▶ [Arbeitsauftrag A]:
Übertragen Sie aus dem Verfassungstext zu Artikel 11 den Abschnitt wortgetreu, der bei den Worten "vom 16. April" beginnt und nach den Worten "und zu empfangen." endet.

****************************************

Bismarcks Erben Logo

Reichsverfassungsurkunde

vom 16. April 1871 und die wichtigsten Administrativgesetze des deutschen Reichs mit einer systematischen Darstellung der Grundzüge des deutschen Verfassungsrechts.
Herausgegeben und erläutert von Emil Riedel im Verlag C.H. Beck, Nördlingen 1871.

Zweite Abtheilung. Verfassung des deutschen Reiches. IV. Präsidium.
← Artikel 10 | Seite 102-106 | Artikel 12 →

Artikel 11.1)

Das Präsidium2) des Bundes steht dem Könige von Preußen3) zu, welcher den Namen deutscher Kaiser4) führt. Der Kaiser hat das Reich völkerrechtlich zu vertreten,5) im Namen des Reichs Krieg zu erklären6) und Frieden zu schließen, Bündnisse7) und andere Verträge8) mit fremden Staaten einzugehen, Gesandte9) zu beglaubigen und zu empfangen.

Zur Erklärung des Krieges im Namen des Reichs ist die Zustimmung des Bundesrathes erforderlich, es sei denn, daß ein Angriff auf das Bundesgebiet oder dessen Küsten erfolgt.10)

Insoweit die Verträge mit fremden Staaten sich auf solche Gegenstände beziehen, welche nach Artikel 411) in den Bereich der Reichsgesetzgebung gehören, ist zu ihrem Abschluß die Zustimmung des Bundesrathes und zu ihrer Gültigkeit die Genehmigung des Reichstages erforderlich.

****************************************

▶ [Arbeitsauftrag B]:
Geben Sie die Zeilen der Einträge ab deren Anfang bis einschließlich der Zeile mit "Studio Design" als JSON-Liste von Zeichenketten wieder, eine Zeichenkette je Zeile und ohne Leerzeilen.

[Gespeicherte Dateneinträge]
****************************************

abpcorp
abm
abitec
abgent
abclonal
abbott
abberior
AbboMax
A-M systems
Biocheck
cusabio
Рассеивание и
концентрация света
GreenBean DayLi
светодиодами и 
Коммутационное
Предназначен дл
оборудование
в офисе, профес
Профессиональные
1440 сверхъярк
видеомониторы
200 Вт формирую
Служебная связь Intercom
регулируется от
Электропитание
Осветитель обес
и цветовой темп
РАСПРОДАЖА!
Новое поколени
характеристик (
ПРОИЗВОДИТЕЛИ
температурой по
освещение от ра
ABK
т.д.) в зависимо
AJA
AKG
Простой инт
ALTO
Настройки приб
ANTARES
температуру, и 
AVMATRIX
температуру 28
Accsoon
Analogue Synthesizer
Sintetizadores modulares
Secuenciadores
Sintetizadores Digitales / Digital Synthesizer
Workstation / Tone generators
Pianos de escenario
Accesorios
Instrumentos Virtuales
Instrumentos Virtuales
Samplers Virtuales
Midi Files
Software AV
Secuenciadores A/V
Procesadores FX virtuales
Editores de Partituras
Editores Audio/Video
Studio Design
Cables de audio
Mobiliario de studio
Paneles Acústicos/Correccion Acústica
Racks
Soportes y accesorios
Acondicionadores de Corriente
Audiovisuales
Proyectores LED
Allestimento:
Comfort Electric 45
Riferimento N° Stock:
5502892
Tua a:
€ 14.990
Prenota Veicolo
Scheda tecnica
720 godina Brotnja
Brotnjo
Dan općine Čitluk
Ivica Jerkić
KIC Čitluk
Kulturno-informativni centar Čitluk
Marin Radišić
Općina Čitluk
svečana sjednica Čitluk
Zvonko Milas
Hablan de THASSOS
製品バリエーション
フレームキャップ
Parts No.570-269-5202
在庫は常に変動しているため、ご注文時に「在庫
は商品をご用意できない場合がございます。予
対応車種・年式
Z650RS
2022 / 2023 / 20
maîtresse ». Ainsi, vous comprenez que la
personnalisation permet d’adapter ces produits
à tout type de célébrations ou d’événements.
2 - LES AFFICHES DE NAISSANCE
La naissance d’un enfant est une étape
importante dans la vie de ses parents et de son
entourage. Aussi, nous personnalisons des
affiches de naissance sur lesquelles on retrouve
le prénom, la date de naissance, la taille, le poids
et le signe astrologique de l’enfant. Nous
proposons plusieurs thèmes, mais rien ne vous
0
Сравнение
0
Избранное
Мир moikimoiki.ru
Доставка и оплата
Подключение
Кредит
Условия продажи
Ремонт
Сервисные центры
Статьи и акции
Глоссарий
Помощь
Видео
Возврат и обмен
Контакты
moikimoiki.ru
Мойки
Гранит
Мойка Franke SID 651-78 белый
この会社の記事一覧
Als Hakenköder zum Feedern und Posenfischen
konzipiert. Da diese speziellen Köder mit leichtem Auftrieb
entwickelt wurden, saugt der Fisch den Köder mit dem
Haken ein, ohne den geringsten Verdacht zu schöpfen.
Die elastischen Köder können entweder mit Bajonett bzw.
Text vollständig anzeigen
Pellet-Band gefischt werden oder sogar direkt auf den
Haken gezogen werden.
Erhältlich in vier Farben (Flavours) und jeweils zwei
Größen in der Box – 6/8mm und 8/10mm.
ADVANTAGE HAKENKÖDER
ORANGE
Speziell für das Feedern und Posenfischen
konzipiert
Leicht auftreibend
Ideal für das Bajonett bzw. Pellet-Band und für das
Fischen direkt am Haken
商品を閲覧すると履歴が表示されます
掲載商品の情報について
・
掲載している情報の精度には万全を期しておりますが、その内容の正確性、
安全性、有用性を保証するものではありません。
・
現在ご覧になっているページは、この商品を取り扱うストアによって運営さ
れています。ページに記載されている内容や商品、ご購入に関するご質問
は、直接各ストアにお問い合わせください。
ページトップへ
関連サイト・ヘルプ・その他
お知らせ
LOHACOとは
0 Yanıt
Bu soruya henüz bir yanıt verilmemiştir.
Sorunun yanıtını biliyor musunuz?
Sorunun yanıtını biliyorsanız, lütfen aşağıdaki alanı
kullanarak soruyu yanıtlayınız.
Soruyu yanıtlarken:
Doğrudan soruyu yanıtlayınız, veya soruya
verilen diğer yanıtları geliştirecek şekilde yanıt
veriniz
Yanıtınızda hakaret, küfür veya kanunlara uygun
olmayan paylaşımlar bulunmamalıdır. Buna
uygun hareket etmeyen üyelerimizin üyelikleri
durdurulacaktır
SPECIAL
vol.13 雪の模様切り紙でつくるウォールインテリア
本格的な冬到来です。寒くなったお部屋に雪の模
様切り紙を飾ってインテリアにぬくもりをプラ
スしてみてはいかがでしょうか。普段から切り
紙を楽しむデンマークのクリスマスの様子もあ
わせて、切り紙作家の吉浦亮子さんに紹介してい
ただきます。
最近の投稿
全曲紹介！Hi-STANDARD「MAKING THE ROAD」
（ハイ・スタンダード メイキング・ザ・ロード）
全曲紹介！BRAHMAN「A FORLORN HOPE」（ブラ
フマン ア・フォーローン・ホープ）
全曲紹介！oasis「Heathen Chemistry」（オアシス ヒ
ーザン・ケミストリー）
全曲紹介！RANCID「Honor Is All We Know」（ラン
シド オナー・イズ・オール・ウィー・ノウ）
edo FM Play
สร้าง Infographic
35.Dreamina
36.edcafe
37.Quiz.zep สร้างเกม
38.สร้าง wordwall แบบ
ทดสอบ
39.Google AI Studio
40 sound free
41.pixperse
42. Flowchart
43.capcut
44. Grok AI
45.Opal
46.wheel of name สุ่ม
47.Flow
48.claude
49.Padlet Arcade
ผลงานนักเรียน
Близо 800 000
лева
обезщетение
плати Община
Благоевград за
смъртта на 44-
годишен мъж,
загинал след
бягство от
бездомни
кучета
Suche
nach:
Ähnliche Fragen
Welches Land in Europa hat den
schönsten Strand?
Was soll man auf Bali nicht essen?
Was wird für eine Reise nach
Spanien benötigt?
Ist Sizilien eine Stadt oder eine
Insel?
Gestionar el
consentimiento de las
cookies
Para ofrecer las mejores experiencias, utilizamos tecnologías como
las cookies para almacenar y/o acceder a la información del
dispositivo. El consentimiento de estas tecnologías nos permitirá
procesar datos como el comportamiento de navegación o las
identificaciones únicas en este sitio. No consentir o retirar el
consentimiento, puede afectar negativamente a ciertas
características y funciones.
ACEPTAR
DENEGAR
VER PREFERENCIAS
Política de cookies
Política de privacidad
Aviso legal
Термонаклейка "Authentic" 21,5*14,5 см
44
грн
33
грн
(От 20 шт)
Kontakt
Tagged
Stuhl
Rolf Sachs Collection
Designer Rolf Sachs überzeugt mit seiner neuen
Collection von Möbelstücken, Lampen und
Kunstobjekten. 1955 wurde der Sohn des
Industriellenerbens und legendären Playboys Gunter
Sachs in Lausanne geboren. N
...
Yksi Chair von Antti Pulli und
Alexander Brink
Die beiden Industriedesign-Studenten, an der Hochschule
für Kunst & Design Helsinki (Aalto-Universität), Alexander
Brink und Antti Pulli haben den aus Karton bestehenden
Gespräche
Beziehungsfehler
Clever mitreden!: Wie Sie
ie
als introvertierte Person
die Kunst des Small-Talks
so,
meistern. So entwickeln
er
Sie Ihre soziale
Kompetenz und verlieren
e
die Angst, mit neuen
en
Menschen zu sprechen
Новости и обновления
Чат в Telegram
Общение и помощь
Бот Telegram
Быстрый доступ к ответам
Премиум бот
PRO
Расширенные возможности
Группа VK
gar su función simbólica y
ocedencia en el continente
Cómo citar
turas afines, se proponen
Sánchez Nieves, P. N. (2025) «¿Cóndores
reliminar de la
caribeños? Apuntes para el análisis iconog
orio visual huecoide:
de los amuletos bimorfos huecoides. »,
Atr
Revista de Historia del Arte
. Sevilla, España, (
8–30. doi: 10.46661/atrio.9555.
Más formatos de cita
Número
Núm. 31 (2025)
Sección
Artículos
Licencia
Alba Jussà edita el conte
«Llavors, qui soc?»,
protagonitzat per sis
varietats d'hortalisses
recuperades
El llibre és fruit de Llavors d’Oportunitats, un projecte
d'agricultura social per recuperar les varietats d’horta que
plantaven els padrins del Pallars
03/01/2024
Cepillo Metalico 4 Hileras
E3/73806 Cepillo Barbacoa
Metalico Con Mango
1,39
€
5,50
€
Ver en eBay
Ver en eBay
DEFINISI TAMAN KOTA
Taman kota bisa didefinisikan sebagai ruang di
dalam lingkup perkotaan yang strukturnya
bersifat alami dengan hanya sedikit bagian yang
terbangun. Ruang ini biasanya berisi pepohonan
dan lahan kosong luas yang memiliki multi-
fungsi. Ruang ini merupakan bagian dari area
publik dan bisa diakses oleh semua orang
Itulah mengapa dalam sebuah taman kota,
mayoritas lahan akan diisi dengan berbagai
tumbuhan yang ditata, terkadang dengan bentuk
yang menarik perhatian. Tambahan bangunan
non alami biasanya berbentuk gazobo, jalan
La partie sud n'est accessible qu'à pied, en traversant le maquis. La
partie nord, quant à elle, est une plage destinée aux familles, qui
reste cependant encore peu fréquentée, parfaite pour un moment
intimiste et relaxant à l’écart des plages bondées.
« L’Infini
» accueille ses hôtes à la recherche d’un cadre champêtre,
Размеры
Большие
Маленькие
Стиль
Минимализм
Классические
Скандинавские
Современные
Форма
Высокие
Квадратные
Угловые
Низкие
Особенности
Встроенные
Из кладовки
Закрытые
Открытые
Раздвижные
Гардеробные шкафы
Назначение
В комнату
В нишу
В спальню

****************************************

▶ [Ergebnis A]:
vom 16. April 1871 und die wichtigsten Administrativgesetze des deutschen Reichs mit einer systematischen Darstellung der Grundzüge des deutschen Verfassungsrechts.
Herausgegeben und erläutert von Emil Riedel im Verlag C.H. Beck, Nördlingen 1871.

Zweite Abtheilung. Verfassung des deutschen Reiches. IV. Präsidium.
← Artikel 10 | Seite 102-106 | Artikel 12 →

Artikel 11.1)

Das Präsidium2) des Bundes steht dem Könige von Preußen3) zu, welcher den Namen deutscher Kaiser4) führt. Der Kaiser hat das Reich völkerrechtlich zu vertreten,5) im Namen des Reichs Krieg zu erklären6) und Frieden zu schließen, Bündnisse7) und andere Verträge8) mit fremden Staaten einzugehen, Gesandte9) zu beglaubigen und zu empfangen.

▶ [Ergebnis B]:
[
  "abpcorp",
  "abm",
  "abitec",
  "abgent",
  "abclonal",
  "abbott",
  "abberior",
  "AbboMax",
  "A-M systems",
  "Biocheck",
  "cusabio",
  "Рассеивание и",
  "концентрация света",
  "GreenBean DayLi",
  "светодиодами и ",
  "Коммутационное",
  "Предназначен дл",
  "оборудование",
  "в офисе, профес",
  "Профессиональные",
  "1440 сверхъярк",
  "видеомониторы",
  "200 Вт формирую",
  "Служебная связь Intercom",
  "регулируется от",
  "Электропитание",
  "Осветитель обес",
  "и цветовой темп",
  "РАСПРОДАЖА!",
  "Новое поколени",
  "характеристик (",
  "ПРОИЗВОДИТЕЛИ",
  "температурой по",
  "освещение от ра",
  "ABK",
  "т.д.) в зависимо",
  "AJA",
  "AKG",
  "Простой инт",
  "ALTO",
  "Настройки приб",
  "ANTARES",
  "температуру, и ",
  "AVMATRIX",
  "температуру 28",
  "Accsoon",
  "Analogue Synthesizer",
  "Sintetizadores modulares",
  "Secuenciadores",
  "Sintetizadores Digitales / Digital Synthesizer",
  "Workstation / Tone generators",
  "Pianos de escenario",
  "Accesorios",
  "Instrumentos Virtuales",
  "Instrumentos Virtuales",
  "Samplers Virtuales",
  "Midi Files",
  "Software AV",
  "Secuenciadores A/V",
  "Procesadores FX virtuales",
  "Editores de Partituras",
  "Editores Audio/Video",
  "Studio Design"
]